The government will pay a 25% bonus on your contributions, up to a maximum of £1,000 a year. Your Lifetime ISA allowance forms part of your overall £20,000 annual ISA allowance.
You can withdraw your savings from age 60 onwards, if not used to buy a home before then. A penalty of 25% may be applied if you withdraw from your LISA if used for other purposes.
A Junior ISA is a long-term savings account set up by a parent or guardian with a Junior ISA provider, specifically for their child’s future. Only the child can access the money, and only once they turn 18.
There are two types available: a Cash Junior ISA and a Stocks & Shares Junior ISA. The current annual subscription limit for Junior ISAs is up to £9,000 for the 2020/21 tax year.
The fund builds up free of tax on investment income and capital gains until your child reaches 18, when the funds can either be withdrawn or rolled over into an adult ISA.

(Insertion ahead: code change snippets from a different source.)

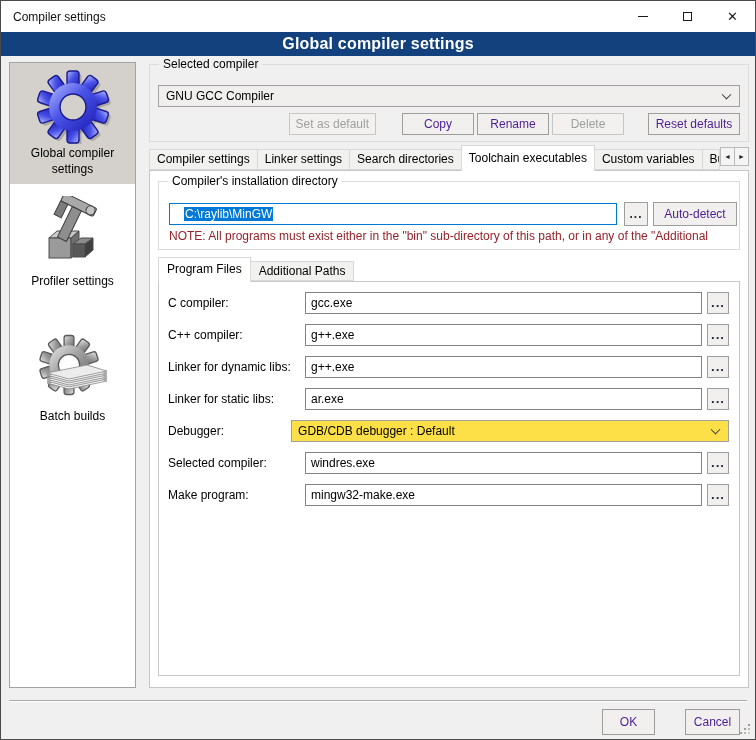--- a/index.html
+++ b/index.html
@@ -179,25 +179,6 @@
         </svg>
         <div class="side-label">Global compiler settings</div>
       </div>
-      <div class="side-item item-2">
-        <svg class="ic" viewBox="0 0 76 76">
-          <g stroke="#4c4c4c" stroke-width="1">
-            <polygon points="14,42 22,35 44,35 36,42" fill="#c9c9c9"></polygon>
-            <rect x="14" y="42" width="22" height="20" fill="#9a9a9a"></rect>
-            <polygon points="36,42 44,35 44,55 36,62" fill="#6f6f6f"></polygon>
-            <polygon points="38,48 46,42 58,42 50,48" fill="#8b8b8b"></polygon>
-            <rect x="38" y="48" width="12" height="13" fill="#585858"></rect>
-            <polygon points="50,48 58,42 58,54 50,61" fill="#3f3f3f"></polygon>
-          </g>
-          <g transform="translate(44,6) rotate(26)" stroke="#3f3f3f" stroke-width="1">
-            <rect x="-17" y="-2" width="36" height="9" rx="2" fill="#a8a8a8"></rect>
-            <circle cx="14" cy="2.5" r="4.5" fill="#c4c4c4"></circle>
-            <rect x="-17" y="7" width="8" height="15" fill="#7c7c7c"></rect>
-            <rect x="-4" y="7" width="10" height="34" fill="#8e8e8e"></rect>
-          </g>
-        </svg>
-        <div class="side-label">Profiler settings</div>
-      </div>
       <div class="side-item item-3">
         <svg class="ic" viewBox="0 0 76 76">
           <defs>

The £12,300 (2020/21) allowance is a ‘use it or lose it’ allowance. You can’t carry it forward to future years. But remember that each individual has their own allowance, so a married couple can potentially realise gains of £24,600 this tax year without incurring any tax liability.
If appropriate you could transfer assets between your spouse or registered civil partner tax-free, so it might make sense to consider transferring holdings to a spouse in a lower tax bracket or one who hasn’t used their allowance.
Gains and losses realised in the same tax year have to be offset against each other, and this will reduce the amount of gain that is subject to tax. If your losses exceed your gains, you could carry them forward to offset against gains in the future, provided you have registered those losses with HMRC.